*Compito breve A*. Riporti fedelmente il passo del testo sulla Libia da «Mentre il mondo» a «tutta la popolazione.».
*Compito breve B*. Sintetizzi per punti il paragrafo del testo sulla Libia che inizia con «Gheddafi nel 1969», conservandone i fatti principali.
*Compito breve C*. Riprenda il testo sulla Libia dal punto in cui si interrompe e ne scriva il seguito.

━━━━━ Testo da leggere ━━━━━

10. Canzone: Dio è morto (Francesco Guccini)sfuma da 2° minuti https://m.youtube.com/watch?v=c6jUx1Gih4c&feature=youtu.be

10° Lettore _______________________________

Mentre il mondo è insanguinato dal genocidio di Gaza e dalla guerra economica contro la Russia, facciamo luce su una recente guerra presentataci come intervento umanitario e che invece nascondeva il protezionismo di interessi postcoloniali. La Libia: a guardarla ora, la si potrebbe definire: «una fabbrica di dune, un sacco di sabbia sventrato, un vuoto soffocante e torrido come il deserto che da millenni la ricopre: il Sahara ». Pensare che fino al 2010 era uno dei Paesi africani dove si viveva meglio e dove gli utili del petrolio nazionalizzato erano distribuiti fra tutta la popolazione.

Gheddafi nel 1969, con un colpo di Stato contro il Re Idris I, prende il potere. Abolisce le elezioni e tutti i partiti politici. Nazionalizza la maggior parte delle proprietà petrolifere straniere e chiude le basi militari statunitensi e britanniche. Gheddafi usa i dollari derivati dal petrolio e dal gas naturale per sviluppare il Paese: nuove strade, scuole, ospedali, università, case popolari a bassissimo prezzo, industrie e sviluppo agricolo. Si dota di armi nel tentativo di proteggere il proprio Paese. Per portare l’acqua dal deserto alle città costiere di Tripoli, Bengasi, Sirte e Tobruch, fa costruire da un’impresa sudcoreana il Grande Fiume Artificiale, l’acquedotto più grande del mondo: quattromila chilometri di condutture di calcestruzzo del diametro di quattro metri sepolte nella sabbia che hanno una portata complessiva di sei milioni di metri cubi d’acqua al giorno. L’acqua strappata alle profondità della terra permette la fioritura del deserto: un lago di trentacinque chilometri di lunghezza e campagne coltivate dove vent’anni prima non c’era nulla. Gheddafi manda le bambine a scuola e le ragazze all’Università, abolisce la poligamia e vara leggi in favore della donna anche nel matrimonio. A Tripoli, fonda una scuola per addestrare donne poliziotto. Tutela la libertà religiosa.

━━━━━ Elenco dati ━━━━━

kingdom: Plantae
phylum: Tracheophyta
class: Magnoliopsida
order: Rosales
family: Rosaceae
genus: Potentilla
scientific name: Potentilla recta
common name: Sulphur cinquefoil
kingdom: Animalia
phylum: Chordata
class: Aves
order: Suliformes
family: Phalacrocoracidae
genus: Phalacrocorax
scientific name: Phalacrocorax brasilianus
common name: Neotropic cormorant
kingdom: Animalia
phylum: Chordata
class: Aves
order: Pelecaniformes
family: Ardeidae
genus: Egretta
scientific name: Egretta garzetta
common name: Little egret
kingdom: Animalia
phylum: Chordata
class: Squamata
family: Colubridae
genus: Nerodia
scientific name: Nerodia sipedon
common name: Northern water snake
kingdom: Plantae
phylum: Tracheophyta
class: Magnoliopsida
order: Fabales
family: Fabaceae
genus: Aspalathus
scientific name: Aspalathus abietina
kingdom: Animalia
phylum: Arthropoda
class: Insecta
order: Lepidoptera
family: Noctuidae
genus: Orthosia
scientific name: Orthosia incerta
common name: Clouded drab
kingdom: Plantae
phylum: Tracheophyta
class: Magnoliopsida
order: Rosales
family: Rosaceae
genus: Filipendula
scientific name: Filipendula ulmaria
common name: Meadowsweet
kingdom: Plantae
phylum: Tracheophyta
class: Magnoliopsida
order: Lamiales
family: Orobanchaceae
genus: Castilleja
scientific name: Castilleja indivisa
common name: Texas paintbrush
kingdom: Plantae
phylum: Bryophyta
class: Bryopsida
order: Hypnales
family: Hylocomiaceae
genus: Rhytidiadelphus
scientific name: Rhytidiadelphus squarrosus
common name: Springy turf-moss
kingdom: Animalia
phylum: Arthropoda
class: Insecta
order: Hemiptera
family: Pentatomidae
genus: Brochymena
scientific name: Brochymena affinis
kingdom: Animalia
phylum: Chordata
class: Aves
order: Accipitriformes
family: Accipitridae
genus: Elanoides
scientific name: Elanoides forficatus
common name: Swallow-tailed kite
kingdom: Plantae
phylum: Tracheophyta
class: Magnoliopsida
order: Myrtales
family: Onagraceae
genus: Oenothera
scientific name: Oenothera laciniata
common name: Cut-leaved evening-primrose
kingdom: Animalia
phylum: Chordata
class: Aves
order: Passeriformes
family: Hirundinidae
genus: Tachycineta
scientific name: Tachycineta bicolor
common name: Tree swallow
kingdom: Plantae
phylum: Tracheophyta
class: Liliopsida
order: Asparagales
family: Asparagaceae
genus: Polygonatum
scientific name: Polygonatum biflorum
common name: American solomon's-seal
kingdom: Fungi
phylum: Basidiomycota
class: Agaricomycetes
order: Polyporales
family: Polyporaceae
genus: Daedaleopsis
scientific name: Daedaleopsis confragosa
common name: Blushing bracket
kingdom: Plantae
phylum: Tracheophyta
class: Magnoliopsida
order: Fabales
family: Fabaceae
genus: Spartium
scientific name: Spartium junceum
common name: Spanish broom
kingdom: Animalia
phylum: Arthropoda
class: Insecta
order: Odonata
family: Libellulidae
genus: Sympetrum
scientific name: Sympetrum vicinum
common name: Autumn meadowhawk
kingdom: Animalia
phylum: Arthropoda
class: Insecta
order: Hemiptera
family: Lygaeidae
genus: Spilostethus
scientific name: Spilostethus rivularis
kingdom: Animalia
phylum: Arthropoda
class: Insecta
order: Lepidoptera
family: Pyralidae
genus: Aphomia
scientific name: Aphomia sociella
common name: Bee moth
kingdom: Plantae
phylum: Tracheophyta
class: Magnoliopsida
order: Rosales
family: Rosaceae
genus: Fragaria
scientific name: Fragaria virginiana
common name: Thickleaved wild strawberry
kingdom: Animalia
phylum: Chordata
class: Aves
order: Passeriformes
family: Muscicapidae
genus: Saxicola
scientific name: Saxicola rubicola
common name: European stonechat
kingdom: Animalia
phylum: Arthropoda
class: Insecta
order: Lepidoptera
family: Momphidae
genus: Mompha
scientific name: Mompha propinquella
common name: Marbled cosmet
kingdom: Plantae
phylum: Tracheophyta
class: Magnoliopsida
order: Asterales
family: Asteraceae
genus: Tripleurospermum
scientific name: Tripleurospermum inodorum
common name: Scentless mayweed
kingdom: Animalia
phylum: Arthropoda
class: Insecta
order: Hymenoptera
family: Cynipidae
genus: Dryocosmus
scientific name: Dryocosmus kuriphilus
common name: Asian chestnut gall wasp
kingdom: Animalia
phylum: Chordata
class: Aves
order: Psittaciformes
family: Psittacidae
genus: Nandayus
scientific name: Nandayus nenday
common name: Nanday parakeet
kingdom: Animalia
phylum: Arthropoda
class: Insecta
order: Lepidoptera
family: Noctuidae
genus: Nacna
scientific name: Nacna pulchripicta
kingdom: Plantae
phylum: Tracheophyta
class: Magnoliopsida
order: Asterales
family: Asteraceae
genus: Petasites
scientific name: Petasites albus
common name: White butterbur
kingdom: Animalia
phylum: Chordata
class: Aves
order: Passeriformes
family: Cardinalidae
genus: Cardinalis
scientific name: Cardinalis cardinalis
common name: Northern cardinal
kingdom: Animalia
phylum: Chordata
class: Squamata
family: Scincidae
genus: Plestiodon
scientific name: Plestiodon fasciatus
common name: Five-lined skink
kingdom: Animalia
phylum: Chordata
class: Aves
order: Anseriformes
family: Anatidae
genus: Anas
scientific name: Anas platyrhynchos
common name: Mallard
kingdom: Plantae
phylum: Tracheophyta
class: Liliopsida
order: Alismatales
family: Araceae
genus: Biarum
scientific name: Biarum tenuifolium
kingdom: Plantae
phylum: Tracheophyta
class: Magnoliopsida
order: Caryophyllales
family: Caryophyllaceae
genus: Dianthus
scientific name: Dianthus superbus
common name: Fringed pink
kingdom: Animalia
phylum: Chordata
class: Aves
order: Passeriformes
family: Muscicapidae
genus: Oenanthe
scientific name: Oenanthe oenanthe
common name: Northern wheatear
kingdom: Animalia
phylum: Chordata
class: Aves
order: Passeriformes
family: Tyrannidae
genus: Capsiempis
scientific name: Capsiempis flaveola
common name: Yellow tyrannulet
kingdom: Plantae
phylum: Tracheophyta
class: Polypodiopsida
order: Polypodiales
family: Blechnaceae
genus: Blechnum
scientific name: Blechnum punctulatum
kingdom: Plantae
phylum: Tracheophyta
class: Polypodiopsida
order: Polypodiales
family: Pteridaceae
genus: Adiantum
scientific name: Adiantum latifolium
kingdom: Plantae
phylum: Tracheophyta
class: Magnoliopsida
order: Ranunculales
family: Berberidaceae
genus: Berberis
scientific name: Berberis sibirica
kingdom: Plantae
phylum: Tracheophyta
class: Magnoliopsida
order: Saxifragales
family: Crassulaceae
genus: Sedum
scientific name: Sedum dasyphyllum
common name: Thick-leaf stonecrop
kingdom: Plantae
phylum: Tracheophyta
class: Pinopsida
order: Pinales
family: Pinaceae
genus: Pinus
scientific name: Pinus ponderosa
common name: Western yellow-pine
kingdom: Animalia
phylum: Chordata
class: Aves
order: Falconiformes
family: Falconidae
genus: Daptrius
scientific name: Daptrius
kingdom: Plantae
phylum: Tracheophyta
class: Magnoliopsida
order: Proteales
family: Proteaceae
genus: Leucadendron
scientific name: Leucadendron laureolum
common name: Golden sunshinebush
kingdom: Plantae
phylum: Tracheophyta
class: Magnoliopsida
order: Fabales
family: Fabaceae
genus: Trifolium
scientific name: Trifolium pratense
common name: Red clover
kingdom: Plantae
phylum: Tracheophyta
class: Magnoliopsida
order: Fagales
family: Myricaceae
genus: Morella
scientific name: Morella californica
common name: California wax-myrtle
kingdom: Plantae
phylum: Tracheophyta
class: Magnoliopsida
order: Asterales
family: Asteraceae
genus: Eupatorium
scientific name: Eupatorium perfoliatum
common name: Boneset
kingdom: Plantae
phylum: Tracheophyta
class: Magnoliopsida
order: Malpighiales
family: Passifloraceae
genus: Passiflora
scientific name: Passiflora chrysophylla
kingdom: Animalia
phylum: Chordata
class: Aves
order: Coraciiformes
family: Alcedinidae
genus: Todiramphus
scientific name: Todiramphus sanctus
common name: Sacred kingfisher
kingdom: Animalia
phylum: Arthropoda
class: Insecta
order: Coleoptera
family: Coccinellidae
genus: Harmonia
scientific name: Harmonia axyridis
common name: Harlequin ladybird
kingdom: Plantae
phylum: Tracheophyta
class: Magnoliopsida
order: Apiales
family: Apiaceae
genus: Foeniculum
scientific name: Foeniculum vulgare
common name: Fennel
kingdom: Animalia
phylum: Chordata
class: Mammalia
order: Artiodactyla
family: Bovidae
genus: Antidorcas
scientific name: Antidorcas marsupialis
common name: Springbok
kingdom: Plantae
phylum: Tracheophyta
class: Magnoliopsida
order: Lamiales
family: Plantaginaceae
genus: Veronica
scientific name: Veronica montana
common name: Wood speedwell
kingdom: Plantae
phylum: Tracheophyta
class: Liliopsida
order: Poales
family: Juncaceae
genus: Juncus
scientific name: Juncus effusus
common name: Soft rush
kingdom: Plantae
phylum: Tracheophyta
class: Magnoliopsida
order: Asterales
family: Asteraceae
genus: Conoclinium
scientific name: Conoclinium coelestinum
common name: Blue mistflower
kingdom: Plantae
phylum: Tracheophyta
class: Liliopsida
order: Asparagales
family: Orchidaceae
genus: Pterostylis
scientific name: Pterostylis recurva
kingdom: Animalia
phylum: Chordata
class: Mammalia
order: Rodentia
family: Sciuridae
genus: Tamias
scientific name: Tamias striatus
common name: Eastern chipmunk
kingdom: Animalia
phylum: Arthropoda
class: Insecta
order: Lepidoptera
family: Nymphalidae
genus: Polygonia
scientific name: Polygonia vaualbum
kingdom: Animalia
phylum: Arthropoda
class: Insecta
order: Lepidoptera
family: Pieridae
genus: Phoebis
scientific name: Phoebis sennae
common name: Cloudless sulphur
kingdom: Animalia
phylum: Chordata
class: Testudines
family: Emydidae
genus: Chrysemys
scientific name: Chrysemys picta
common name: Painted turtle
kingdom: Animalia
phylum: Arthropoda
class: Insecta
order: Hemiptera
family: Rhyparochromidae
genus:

━━━━━

*Risposta finale A*.
Mentre il mondo è insanguinato dal genocidio di Gaza e dalla guerra economica contro la Russia, facciamo luce su una recente guerra presentataci come intervento umanitario e che invece nascondeva il protezionismo di interessi postcoloniali. La Libia: a guardarla ora, la si potrebbe definire: «una fabbrica di dune, un sacco di sabbia sventrato, un vuoto soffocante e torrido come il deserto che da millenni la ricopre: il Sahara ». Pensare che fino al 2010 era uno dei Paesi africani dove si viveva meglio e dove gli utili del petrolio nazionalizzato erano distribuiti fra tutta la popolazione.

*Risposta finale B*.
- Nel 1969 Gheddafi prende il potere con un colpo di Stato contro il re Idris I.
- Abolisce le elezioni e tutti i partiti politici.
- Nazionalizza la maggior parte delle proprietà petrolifere straniere e chiude le basi militari statunitensi e britanniche.
- Con i proventi del petrolio e del gas naturale sviluppa il Paese con strade, scuole, ospedali, università e case popolari a bassissimo prezzo. Promuove anche l'industria e lo sviluppo agricolo.
- Si dota di armi per proteggere il Paese.
- Fa costruire da un'impresa sudcoreana il Grande Fiume Artificiale, l'acquedotto più grande del mondo. L'opera porta l'acqua dal deserto a Tripoli, Bengasi, Sirte e Tobruch. Conta quattromila chilometri di condutture di quattro metri di diametro e ha una portata di sei milioni di metri cubi al giorno.
- L'acqua fa fiorire il deserto, dove nascono un lago lungo trentacinque chilometri e campagne coltivate.
- Manda le bambine a scuola e le ragazze all'università.
- Abolisce la poligamia e vara leggi a favore della donna, anche nel matrimonio.
- Fonda a Tripoli una scuola per donne poliziotto.
- Tutela la libertà religiosa.

*Risposta finale C*.
Poi, scoppia la guerra a spazzare via tutto: una guerra fomentata dagli interessi della Francia e degli USA messi in pericolo dalla creazione di una moneta panafricana unica. Così quarant’anni di sviluppo saggio e intelligente tramite una buona gestione degli utili del petrolio, scompaiono sotto le “democratiche” bombe occidentali. Si parlò di bombardamenti sui civili e di «stupri di massa» compiuti dai militari di Gheddafi. Insomma, si è fatto di tutto perché i cittadini occidentali accettassero di buon grado l’intervento dei loro Paesi nella guerra libica. Un intervento volto piuttosto a tracciare nuove sfere di influenza energetiche ed economiche. Gheddafi è stato ucciso a sangue freddo, senza processo, a Sirte il 20 settembre 2011, mentre, ferito e ormai vinto, tentava di nascondersi. Il Consiglio Nazionale Libico di Transizione, che sta guidando ora la Libia post-Gheddafi, ha introdotto la Sharia, la legge islamica fondata sul Corano. L’organizzazione non governativa Human Rights Watch parla di abusi, torture ed uccisioni commesse dai vincitori nei confronti dei vinti, perché la Libia ha per tradizione lo scannamento delle tribù avversarie. Uno Stato moderno, in pochi giorni è tornato al Medioevo! Ricordiamo perciò chi sono i responsabili. Ogni volta che andiamo a fare la spesa, votiamo, cioè scegliamo da che parte stare. Perciò cerchiamo di non essere complici di queste politiche omicide.

  1. Canzone: Il disertore (Ivano Fossati) lasciare tutta 1,40 minuti  https://youtu.be/rya6935J-u0   

11° Lettore _______________________________

Dal libro: (Il bene comune, pag. 178)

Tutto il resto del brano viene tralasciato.